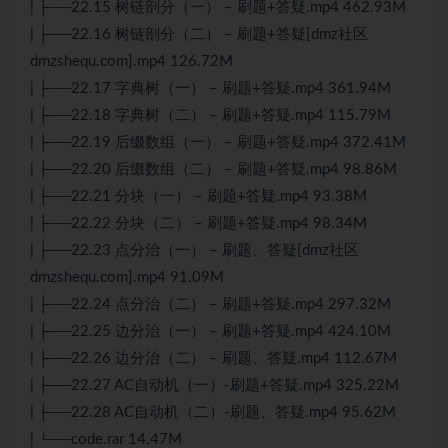
| ├──22.15 树链剖分（一） – 刷题+答疑.mp4 462.93M
| ├──22.16 树链剖分（二） – 刷题+答疑[dmz社区
dmzshequ.com].mp4 126.72M
| ├──22.17 字典树（一） – 刷题+答疑.mp4 361.94M
| ├──22.18 字典树（二） – 刷题+答疑.mp4 115.79M
| ├──22.19 后缀数组（一） – 刷题+答疑.mp4 372.41M
| ├──22.20 后缀数组（二） – 刷题+答疑.mp4 98.86M
| ├──22.21 分块（一） – 刷题+答疑.mp4 93.38M
| ├──22.22 分块（二） – 刷题+答疑.mp4 98.34M
| ├──22.23 点分治（一） – 刷题、答疑[dmz社区
dmzshequ.com].mp4 91.09M
| ├──22.24 点分治（二） – 刷题+答疑.mp4 297.32M
| ├──22.25 边分治（一） – 刷题+答疑.mp4 424.10M
| ├──22.26 边分治（二） – 刷题、答疑.mp4 112.67M
| ├──22.27 AC自动机（一）-刷题+答疑.mp4 325.22M
| ├──22.28 AC自动机（二）-刷题、答疑.mp4 95.62M
| └──code.rar 14.47M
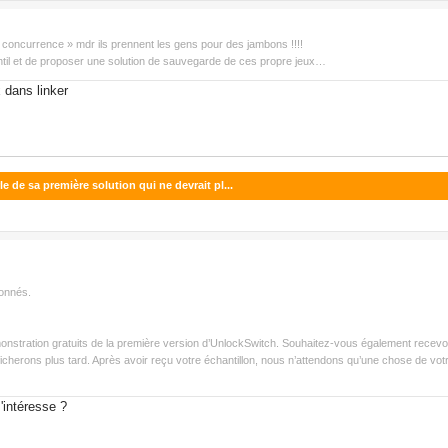
 la concurrence » mdr ils prennent les gens pour des jambons !!!!
gentil et de proposer une solution de sauvegarde de ces propre jeux…
 dans linker
e de sa première solution qui ne devrait pl...
ionnés.
nstration gratuits de la première version d’UnlockSwitch. Souhaitez-vous également recevoir 
cherons plus tard. Après avoir reçu votre échantillon, nous n’attendons qu’une chose de votre
'intéresse ?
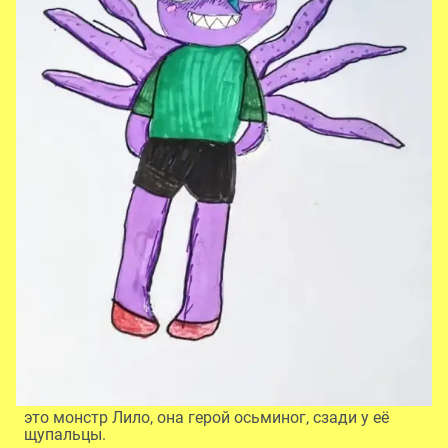
это монстр Лило, она герой осьминог, сзади у её
щупальцы.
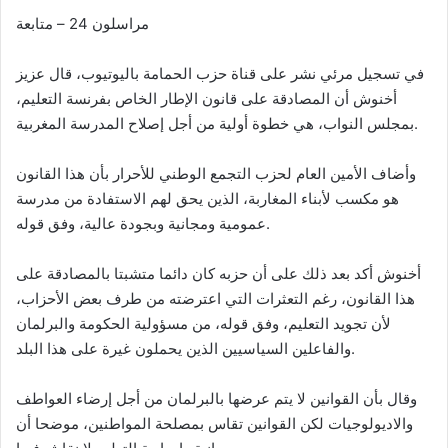
مراسلون 24 – متابعة
في تسجيل مرئي نشر على قناة حزب الحمامة باليوتيوب، قال عزيز
أخنوش أن المصادقة على قانون الإطار الخاص بفرنسة التعليم،
بمجلس النواب، هي خطوة أولية من أجل إصلاح المدرسة المغربية.
وأضاف الأمين العام لحزب التجمع الوطني للأحرار بأن هذا القانون
هو مكسب لأبناء المغاربة، الذين يحق لهم الاستفادة من مدرسة
عمومية ومجانية وبجودة عالية، وفق قوله.
أخنوش أكد بعد ذلك على أن حزبه كان دائما متشبتا بالمصادقة على
هذا القانون، رغم التعثرات التي اعترضته من طرف بعض الأحزاب،
لأن تجويد التعليم، وفق قوله، من مسؤولية الحكومة والبرلمان
والفاعلين السياسيين الذين يحملون غيرة على هذا البلد.
وقال بأن القوانين لا يتم عرضها بالبرلمان من أجل إرضاء العواطف
والاديولوجيات لكن القوانين تقاس بمصلحة المواطنين، موضحا أن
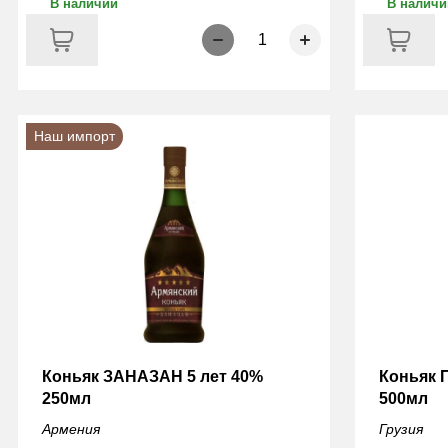
В наличии
В наличи
1
Наш импорт
Коньяк ЗАНАЗАН 5 лет 40%
Коньяк 
250мл
500мл
Армения
Грузия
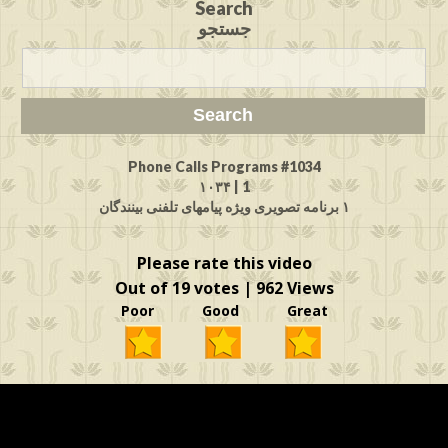
Search
جستجو
Phone Calls Programs #1034
1 | ۱۰۳۴
۱ برنامه تصویری ویژه پیامهای تلفنی بینندگان
Please rate this video
Out of 19 votes | 962 Views
Poor Good Great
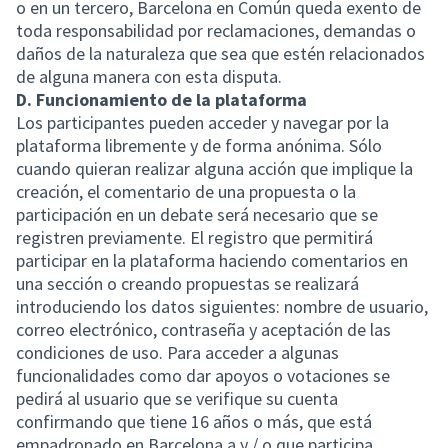
o en un tercero, Barcelona en Común queda exento de
toda responsabilidad por reclamaciones, demandas o
daños de la naturaleza que sea que estén relacionados
de alguna manera con esta disputa.
D. Funcionamiento de la plataforma
Los participantes pueden acceder y navegar por la
plataforma libremente y de forma anónima. Sólo
cuando quieran realizar alguna acción que implique la
creación, el comentario de una propuesta o la
participación en un debate será necesario que se
registren previamente. El registro que permitirá
participar en la plataforma haciendo comentarios en
una sección o creando propuestas se realizará
introduciendo los datos siguientes: nombre de usuario,
correo electrónico, contraseña y aceptación de las
condiciones de uso. Para acceder a algunas
funcionalidades como dar apoyos o votaciones se
pedirá al usuario que se verifique su cuenta
confirmando que tiene 16 años o más, que está
empadronado en Barcelona a y / o que participa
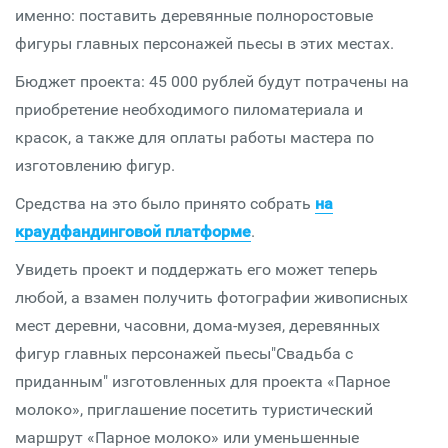
именно: поставить деревянные полноростовые
фигуры главных персонажей пьесы в этих местах.
Бюджет проекта: 45 000 рублей будут потрачены на
приобретение необходимого пиломатериала и
красок, а также для оплаты работы мастера по
изготовлению фигур.
Средства на это было принято собрать
на
краудфандинговой платформе
.
Увидеть проект и поддержать его может теперь
любой, а взамен получить фотографии живописных
мест деревни, часовни, дома-музея, деревянных
фигур главных персонажей пьесы"Свадьба с
приданным" изготовленных для проекта «Парное
молоко», приглашение посетить туристический
маршрут «Парное молоко» или уменьшенные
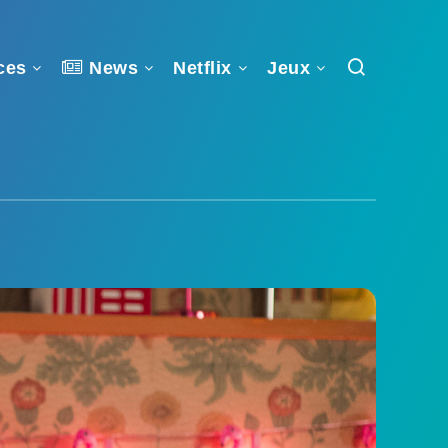
ces
News
Netflix
Jeux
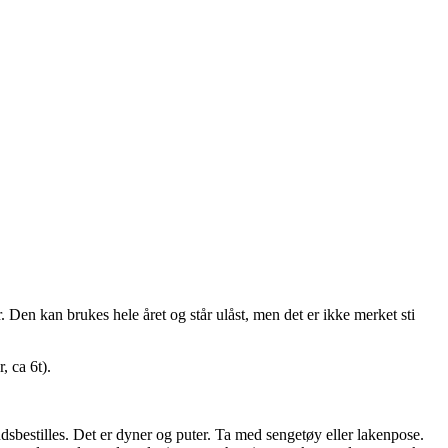
. Den kan brukes hele året og står ulåst, men det er ikke merket sti
 ca 6t).
bestilles. Det er dyner og puter. Ta med sengetøy eller lakenpose.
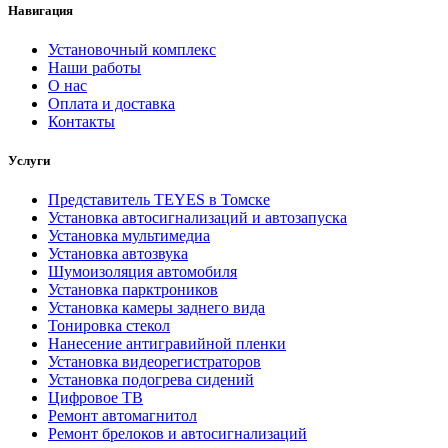
Навигация
Установочный комплекс
Наши работы
О нас
Оплата и доставка
Контакты
Услуги
Представитель TEYES в Томске
Установка автосигнализаций и автозапуска
Установка мультимедиа
Установка автозвука
Шумоизоляция автомобиля
Установка парктроников
Установка камеры заднего вида
Тонировка стекол
Нанесение антигравийной пленки
Установка видеорегистраторов
Установка подогрева сидений
Цифровое ТВ
Ремонт автомагнитол
Ремонт брелоков и автосигнализаций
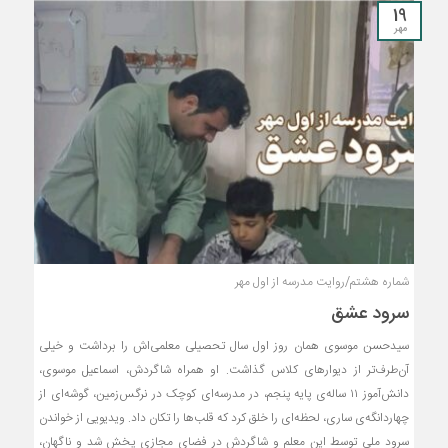
19
مهر
شماره هشتم/روایت مدرسه از اول مهر
سرود عشق
سیدحسن موسوی همان روز اول سال تحصیلی معلمی‌اش را برداشت و خیلی
آن‌طرف‌تر از دیوارهای کلاس گذاشت. او همراه شاگردش، اسماعیل موسوی،
دانش‌آموز ۱۱ ساله‌ی پایه پنجم، در مدرسه‌ای کوچک در نرگس‌زمین، گوشه‌ای از
چهاردانگه‌ی ساری، لحظه‌ای را خلق کرد که قلب‌ها را تکان داد. ویدیویی از خواندن
سرود ملی توسط این معلم و شاگردش در فضای مجازی پخش شد و ناگهان،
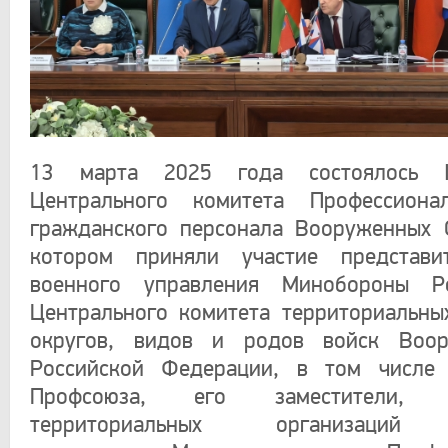
13 марта 2025 года состоялось I
Центрального комитета Профессиона
гражданского персонала Вооруженных 
котором приняли участие представи
военного управления Минобороны Р
Центрального комитета территориальны
округов, видов и родов войск Воо
Российской Федерации, в том числе 
Профсоюза, его заместители, п
территориальных организаций 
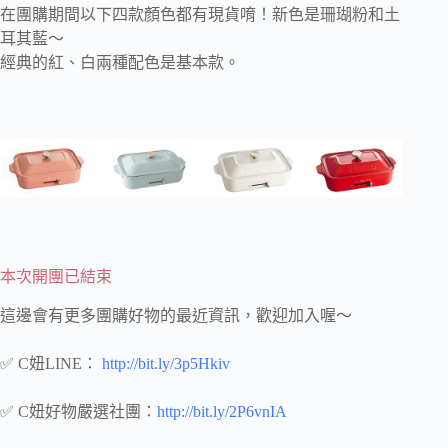
在團購期間以下四款顏色都有現貨唷！新色是珊瑚粉和土
耳其藍～
經典的紅、白兩種配色是基本款。
本次開團已結束
這邊會有更多團購好物的最近資訊，歡迎加入喔～
✅ C妞LINE：
http://bit.ly/3p5Hkiv
✅ C妞好物嚴選社團：
http://bit.ly/2P6vnIA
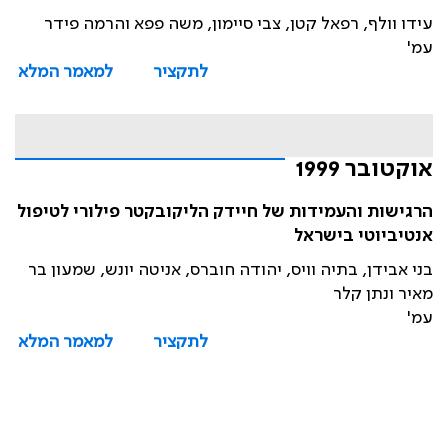
עידו וולף, רפאל קטן, צבי סיימון, משה פפא והרמה פידר
עמ'
לתקציר
למאמר המלא
אוקטובר 1999
הרגישות והעמידות של חיידק הליקובקטר פילורי לטיפול
אנטיביוטי בישראל
בני אבידן, בתיה וויס, יהודה חוברס, אניטה יונש, שמעון בר
מאיר ונתן קלר
עמ'
לתקציר
למאמר המלא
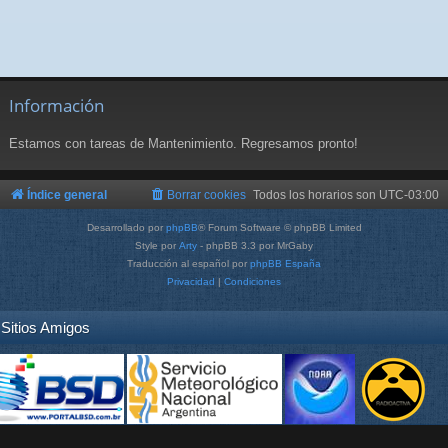
Información
Estamos con tareas de Mantenimiento. Regresamos pronto!
Índice general
Borrar cookies
Todos los horarios son
UTC-03:00
Desarrollado por
phpBB
® Forum Software © phpBB Limited
Style por
Arty
- phpBB 3.3 por MrGaby
Traducción al español por
phpBB España
Privacidad
|
Condiciones
Sitios Amigos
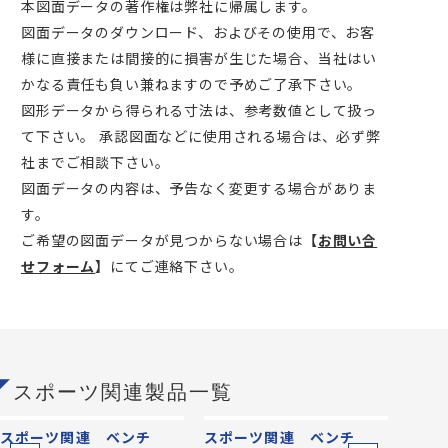
本図面データの著作権は弊社に帰属します。
図面データのダウンロード、およびその使用で、お客
様に直接または間接的に損害が生じた場合、当社はい
かなる責任も負い兼ねますので予めご了承下さい。
図形データから得られる寸法は、参考数値として扱っ
て下さい。 承認図面などに使用される場合は、必ず弊
社までご相談下さい。
図面データの内容は、予告なく変更する場合がありま
す。
ご希望の図面データが見つからない場合は
【
お問い合
せフォーム
】
にてご連絡下さい。
スポーツ関連製品一覧
スポーツ関連 ベンチ
スポーツ関連 ベンチ
スポ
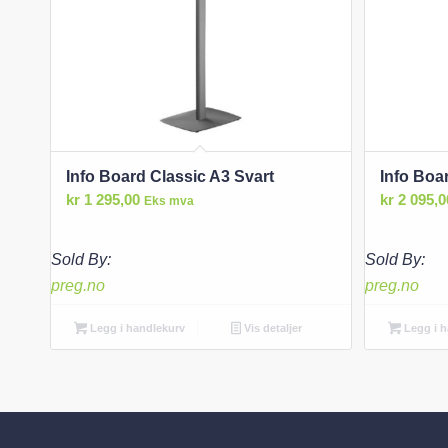
Info Board Classic A3 Svart
Info Boa
kr
1 295,00
kr
2 095,0
Eks mva
Sold By:
Sold By:
preg.no
preg.no
Legg i handlekurv
Vis detaljer
Legg i h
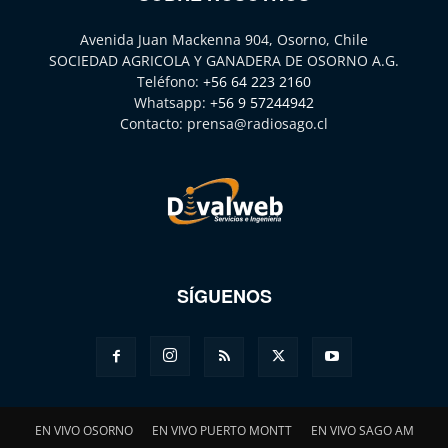
Avenida Juan Mackenna 904, Osorno, Chile
SOCIEDAD AGRICOLA Y GANADERA DE OSORNO A.G.
Teléfono:
+56 64 223 2160
Whatsapp:
+56 9 57244942
Contacto:
prensa@radiosago.cl
SÍGUENOS
EN VIVO OSORNO
EN VIVO PUERTO MONTT
EN VIVO SAGO AM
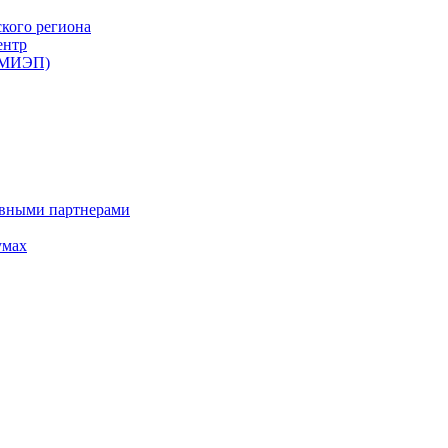
ского региона
ентр
 (МИЭП)
ивными партнерами
умах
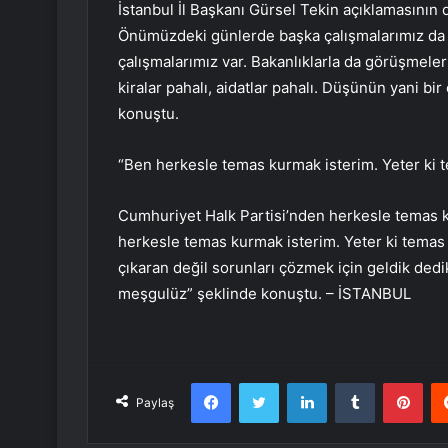
İstanbul İl Başkanı Gürsel Tekin açıklamasını
Önümüzdeki günlerde başka çalışmalarımız da va
çalışmalarımız var. Bakanlıklarla da görüşmeler
kiralar pahalı, aidatlar pahalı. Düşünün yani bi
konuştu.
“Ben herkesle temas kurmak isterim. Yeter ki 
Cumhuriyet Halk Partisi’nden herkesle temas k
herkesle temas kurmak isterim. Yeter ki temas 
çıkaran değil sorunları çözmek için geldik ded
meşgulüz” şeklinde konuştu. – İSTANBUL
Facebook
Twitter
LinkedIn
Tumblr
Pint
Paylaş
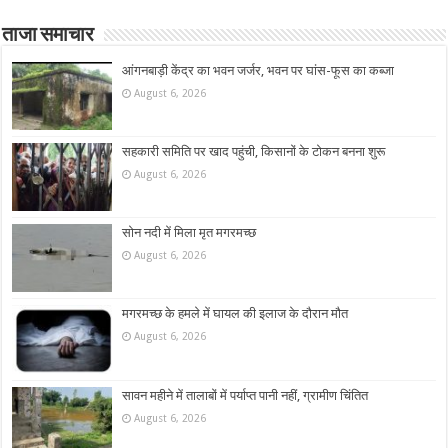
ताजा समाचार
आंगनबाड़ी केंद्र का भवन जर्जर, भवन पर घांस-फूस का कब्जा
August 6, 2026
सहकारी समिति पर खाद पहुंची, किसानों के टोकन बनना शुरू
August 6, 2026
सोन नदी में मिला मृत मगरमच्छ
August 6, 2026
मगरमच्छ के हमले में घायल की इलाज के दौरान मौत
August 6, 2026
सावन महीने में तालाबों में पर्याप्त पानी नहीं, ग्रामीण चिंतित
August 6, 2026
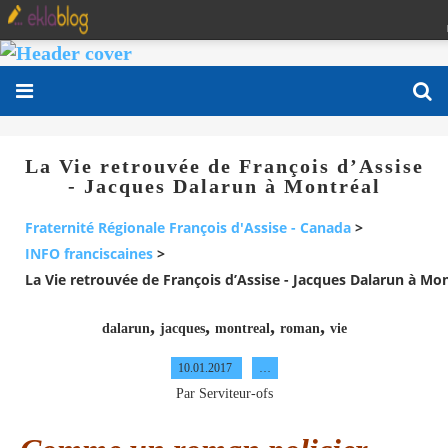
La Vie retrouvée de François d’Assise
- Jacques Dalarun à Montréal
Fraternité Régionale François d'Assise - Canada
>
INFO franciscaines
>
La Vie retrouvée de François d’Assise - Jacques Dalarun à Mo
,
,
,
,
dalarun
jacques
montreal
roman
vie
10.01.2017
…
Par Serviteur-ofs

§ WORK TO BE COMPLETED
Here the job is to copy the listing above word for word, starting at the line with "Cumhuriyet Halk Partisi’nden herkesle temas k" and ending at the line with "सहकारी समिति पर", and to leave out the pictures.

§ COMPLETED TASK
Cumhuriyet Halk Partisi’nden herkesle temas k
herkesle temas kurmak isterim. Yeter ki temas 
çıkaran değil sorunları çözmek için geldik ded
meşgulüz” şeklinde konuştu. – İSTANBUL
Facebook
Twitter
LinkedIn
Tumblr
Pint
Paylaş
ताजा समाचार
आंगनबाड़ी केंद्र का भवन जर्जर, भवन पर घांस-फूस का कब्जा
August 6, 2026
सहकारी समिति पर खाद पहुंची, किसानों के टोकन बनना शुरू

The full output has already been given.